Y como ven, aqui me atore  :Very Happy: !!

bye bye

----------

## esteban_conde

 *Quote:*   

> mimaquina esteban # mysqladmin -u root password yomismo
> 
> mysqladmin: connect to server at 'localhost' failed
> 
> error: 'Access denied for user 'root'@'localhost' (using password: NO)'
> ...

 

Como ves mysqladmin me da error ¿Que pasa? pues que como se demuestra más abajo el usuario ya estaba creado, de hecho el comando mysqladmin -u root password mipassword (sin comillas) tuvo exito cuando lo ejecute hace media hora.

----------

## Diabliyo

 *esteban_conde wrote:*   

>  *Quote:*   mimaquina esteban # mysqladmin -u root password yomismo
> 
> mysqladmin: connect to server at 'localhost' failed
> 
> error: 'Access denied for user 'root'@'localhost' (using password: NO)'
> ...

 

No entiendo si me quieres dar a entender algo o si estas manifestando el mismo problema ??

Por favor explicate un poco mas...

----------

## esteban_conde

 *Quote:*   

> No entiendo si me quieres dar a entender algo o si estas manifestando el mismo problema ??
> 
> 

 

Estoy diciendote que no tengo problemas para crear un usuario mysql con mysqladmin ni en ejecutar mysql con ese usuario.

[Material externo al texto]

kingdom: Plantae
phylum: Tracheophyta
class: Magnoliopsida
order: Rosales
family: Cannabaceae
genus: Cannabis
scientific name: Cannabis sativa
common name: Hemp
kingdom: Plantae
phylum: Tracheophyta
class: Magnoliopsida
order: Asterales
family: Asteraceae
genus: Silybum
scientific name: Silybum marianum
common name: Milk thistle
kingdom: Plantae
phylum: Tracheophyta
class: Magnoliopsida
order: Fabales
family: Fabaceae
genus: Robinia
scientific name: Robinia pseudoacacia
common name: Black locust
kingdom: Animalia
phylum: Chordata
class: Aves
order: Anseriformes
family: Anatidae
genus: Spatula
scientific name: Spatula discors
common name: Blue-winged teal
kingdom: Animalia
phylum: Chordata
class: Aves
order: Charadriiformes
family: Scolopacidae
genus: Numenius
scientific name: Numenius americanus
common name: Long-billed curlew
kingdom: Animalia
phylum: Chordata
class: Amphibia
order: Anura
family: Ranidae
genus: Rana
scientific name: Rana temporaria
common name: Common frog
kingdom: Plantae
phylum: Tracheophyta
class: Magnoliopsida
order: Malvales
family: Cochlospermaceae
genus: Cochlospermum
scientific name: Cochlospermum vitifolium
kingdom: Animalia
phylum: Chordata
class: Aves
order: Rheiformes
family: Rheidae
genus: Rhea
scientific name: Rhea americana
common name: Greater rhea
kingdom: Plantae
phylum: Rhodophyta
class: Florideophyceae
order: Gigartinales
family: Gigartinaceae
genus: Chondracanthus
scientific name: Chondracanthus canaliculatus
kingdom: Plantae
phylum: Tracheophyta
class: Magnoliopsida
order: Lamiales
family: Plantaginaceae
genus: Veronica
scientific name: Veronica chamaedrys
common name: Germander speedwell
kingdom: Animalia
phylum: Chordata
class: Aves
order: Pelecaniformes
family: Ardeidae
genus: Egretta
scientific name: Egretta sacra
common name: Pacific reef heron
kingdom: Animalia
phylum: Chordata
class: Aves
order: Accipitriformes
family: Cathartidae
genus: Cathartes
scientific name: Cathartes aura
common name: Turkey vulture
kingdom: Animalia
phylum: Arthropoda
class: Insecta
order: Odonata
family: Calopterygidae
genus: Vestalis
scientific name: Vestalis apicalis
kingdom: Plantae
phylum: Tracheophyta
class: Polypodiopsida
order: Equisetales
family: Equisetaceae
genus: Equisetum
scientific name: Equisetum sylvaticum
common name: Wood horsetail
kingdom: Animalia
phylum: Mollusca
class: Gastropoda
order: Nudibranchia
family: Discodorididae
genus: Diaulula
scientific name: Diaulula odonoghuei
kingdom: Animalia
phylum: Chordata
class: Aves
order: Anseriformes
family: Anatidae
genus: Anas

Lo que ocurre es que una vez que lo has creado si repites el comando ya no da resultado y da error, posiblemente tu ya lo tengas creado en uno de tus intentos y no lo recuerdes.

Prueba a hacer mysl -u root -p

Si has dado siempre el mismo password repite, si no sale ponle apostrofos pues he observado que se los pones.

----------

## Diabliyo

 *esteban_conde wrote:*   

>  *Quote:*   No entiendo si me quieres dar a entender algo o si estas manifestando el mismo problema ??
> 
>  
> 
> Estoy diciendote que no tengo problemas para crear un usuario mysql con mysqladmin ni en ejecutar mysql con ese usuario.
> ...

 

Siempre doy el mismo password de root para mis programas que lo requieran, y cuando hice por PRIMERA VEZ mysqladmin puse dicho password que siempre pongo. Ya hice mysql -u root -p y aun me arroja el mismo error.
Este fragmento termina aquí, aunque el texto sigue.